Now I stand with my cell cradled in my hand, staring at the texts that somehow managed to get through while I pace the upstairs hallway back and forth and contemplate my response. If I respond at all.

I’m almost to the end of the hall when I hear the faintest groan of a door on a hinge.

I look up, squinting to hear better, a habit I’ll never be able to break myself of. As though seeing what I can’t see will help me hear better.

After another several seconds of silence, I hear it again, this time more pronounced. And this time, I’m positive it came from the room at the end of the hall, the one with the boy Jack on the wall.

I enter the room with new caution, my experiences in this corner officially making me wary.

Jack’s eyes are on the closet across the room, the mattress tunnel still destroyed, the random furniture and blankets and papers that were once strewn everywhere now piled in semi-organized columns in corners and against the walls.

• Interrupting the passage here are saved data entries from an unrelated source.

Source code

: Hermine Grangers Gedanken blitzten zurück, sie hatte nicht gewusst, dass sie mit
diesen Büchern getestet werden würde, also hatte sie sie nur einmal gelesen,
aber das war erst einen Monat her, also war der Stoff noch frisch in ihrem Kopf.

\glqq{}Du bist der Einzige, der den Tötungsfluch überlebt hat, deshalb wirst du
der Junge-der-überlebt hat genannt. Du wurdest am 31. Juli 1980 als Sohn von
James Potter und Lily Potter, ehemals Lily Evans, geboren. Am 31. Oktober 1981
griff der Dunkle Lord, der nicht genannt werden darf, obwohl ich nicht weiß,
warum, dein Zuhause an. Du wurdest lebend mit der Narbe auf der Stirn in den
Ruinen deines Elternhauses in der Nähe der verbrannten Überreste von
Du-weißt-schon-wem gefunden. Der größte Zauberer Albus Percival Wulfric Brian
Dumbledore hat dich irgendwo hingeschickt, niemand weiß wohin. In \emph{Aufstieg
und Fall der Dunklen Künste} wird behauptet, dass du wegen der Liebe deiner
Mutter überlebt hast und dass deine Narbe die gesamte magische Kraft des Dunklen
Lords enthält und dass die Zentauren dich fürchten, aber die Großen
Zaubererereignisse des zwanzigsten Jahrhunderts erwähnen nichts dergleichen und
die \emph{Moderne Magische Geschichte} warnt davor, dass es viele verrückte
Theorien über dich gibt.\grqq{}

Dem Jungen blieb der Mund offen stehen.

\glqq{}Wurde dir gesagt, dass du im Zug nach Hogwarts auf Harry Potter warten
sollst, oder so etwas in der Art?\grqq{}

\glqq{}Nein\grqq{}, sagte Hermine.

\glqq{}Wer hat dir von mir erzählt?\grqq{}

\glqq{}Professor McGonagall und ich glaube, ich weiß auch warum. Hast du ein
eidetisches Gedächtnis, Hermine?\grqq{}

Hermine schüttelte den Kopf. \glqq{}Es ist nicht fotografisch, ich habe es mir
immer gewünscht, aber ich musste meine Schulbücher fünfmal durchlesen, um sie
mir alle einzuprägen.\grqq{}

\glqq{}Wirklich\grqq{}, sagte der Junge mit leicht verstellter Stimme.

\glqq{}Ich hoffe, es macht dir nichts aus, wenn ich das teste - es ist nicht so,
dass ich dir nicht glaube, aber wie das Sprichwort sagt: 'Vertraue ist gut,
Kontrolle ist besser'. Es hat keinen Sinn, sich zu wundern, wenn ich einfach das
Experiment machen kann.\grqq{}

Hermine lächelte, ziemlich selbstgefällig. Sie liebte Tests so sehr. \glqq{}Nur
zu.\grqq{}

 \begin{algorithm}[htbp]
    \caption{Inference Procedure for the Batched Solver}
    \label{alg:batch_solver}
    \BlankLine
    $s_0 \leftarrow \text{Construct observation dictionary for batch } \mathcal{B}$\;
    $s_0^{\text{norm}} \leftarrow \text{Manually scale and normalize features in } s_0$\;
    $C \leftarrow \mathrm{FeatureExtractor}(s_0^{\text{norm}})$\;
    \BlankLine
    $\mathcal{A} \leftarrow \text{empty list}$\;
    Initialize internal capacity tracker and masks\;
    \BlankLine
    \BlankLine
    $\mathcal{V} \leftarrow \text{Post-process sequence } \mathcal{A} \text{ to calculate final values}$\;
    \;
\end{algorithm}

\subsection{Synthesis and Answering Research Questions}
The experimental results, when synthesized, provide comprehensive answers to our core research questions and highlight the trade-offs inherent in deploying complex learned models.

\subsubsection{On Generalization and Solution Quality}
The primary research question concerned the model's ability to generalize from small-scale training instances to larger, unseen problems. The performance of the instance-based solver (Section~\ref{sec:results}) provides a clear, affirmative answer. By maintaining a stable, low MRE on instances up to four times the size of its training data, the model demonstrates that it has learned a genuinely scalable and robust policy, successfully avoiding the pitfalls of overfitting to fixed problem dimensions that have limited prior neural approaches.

April must have been doing a little cleaning up in lieu of the real work she can’t have done. I heard her moving around again last night. Even though all my stuff is still upstairs, I only sleep in her room now, which means I’m acutely aware of when she sleeps. Or when she doesn’t sleep, which I’m finding is often. I wonder how long she’s been an insomniac. Not ever having lived with her before March, I don’t know if she goes through spells like this, but thinking back to the spring, I never remembered hearing her shuffling around in my dad’s house in the middle of the night.

Now as I watch the boy on the wall for clues, I hear the creak of the door up close, turning abruptly to see the closet door sway slowly on a breeze that can’t possibly exist in this room with all the windows upstairs shut tight.

But there it is, plain as day, groaning open with such patience, I swear it’s waiting for a reaction from me. I shift my gaze cautiously to Jack, but his stare is as fixed as ever.

So I try something new.

“What else is there? What are you trying to say?” I ask him. I cram my heart back into my chest before it can creep up in my throat. “What?”

I hear a creak of floorboards behind me and spin, releasing a tiny shriek before I can catch it.

“Don’t shoot!” April jokes, but I know she’s not kidding exactly. Her eyes are bouncing between me and the mural.

“April! Seriously, your new name is Creeper.”

“Who were you just talking to?”

I hold up my phone, the lies coming more easily now.

“Boys. Cryptic messages. I’m sure you don’t miss those days.” I laugh what totally doesn’t sound like a nervous laugh.

“No, no I don’t,” she says, still looking at the boy in the wall. “So you weren’t just, you know, talking to . . .” She looks more nervous than I do.

Great. I’ve officially made her afraid of me.

“The wall? Wow, what is that, the third symptom of cabin fever?” I say, turning from the mural and April to text Miller back.

“Can I borrow your car?” I ask.

“Hmm?” April is nibbling at the dry flakes of skin that have begun to form on her normally glossed lips.

“I need to run out to the store,” I say, not entirely lying this time.

“Uh-huh,” April says, and it appears I’ve finally grasped her distracted attention. “The store. Got it. Need to go buy a little clarity then, I take it?” she says, and suddenly I’m embarrassed for us both. Guy talk isn’t exactly an area we’ve ventured into yet.

“Right,” I say. “Are your keys . . . ?”

“On the table downstairs,” she says, rolling her eyes. But she looks worried, and I wonder if she really is concerned for my sanity. I might actually find that comforting if not for the fact that I’m a little worried about it myself.

“You okay?” I ask. Suddenly I’m the one embarrassing us. What would I know about the kind of stress she’s under with the hefty weight of this expensive mistake?

“Oh, sure,” she says. “Nothing a pint of Ben & Jerry’s and two hundred thousand dollars won’t fix,” she says, and we swirl in the wake of her massive admission for a second before I pull myself from the water.

I slide her keys from the table and leave the Carver House with April in it, wishing the woods would leave me a little more breathing room than the house does, even though I know they won’t. I wonder if April’s slept more than one full night total since we moved in.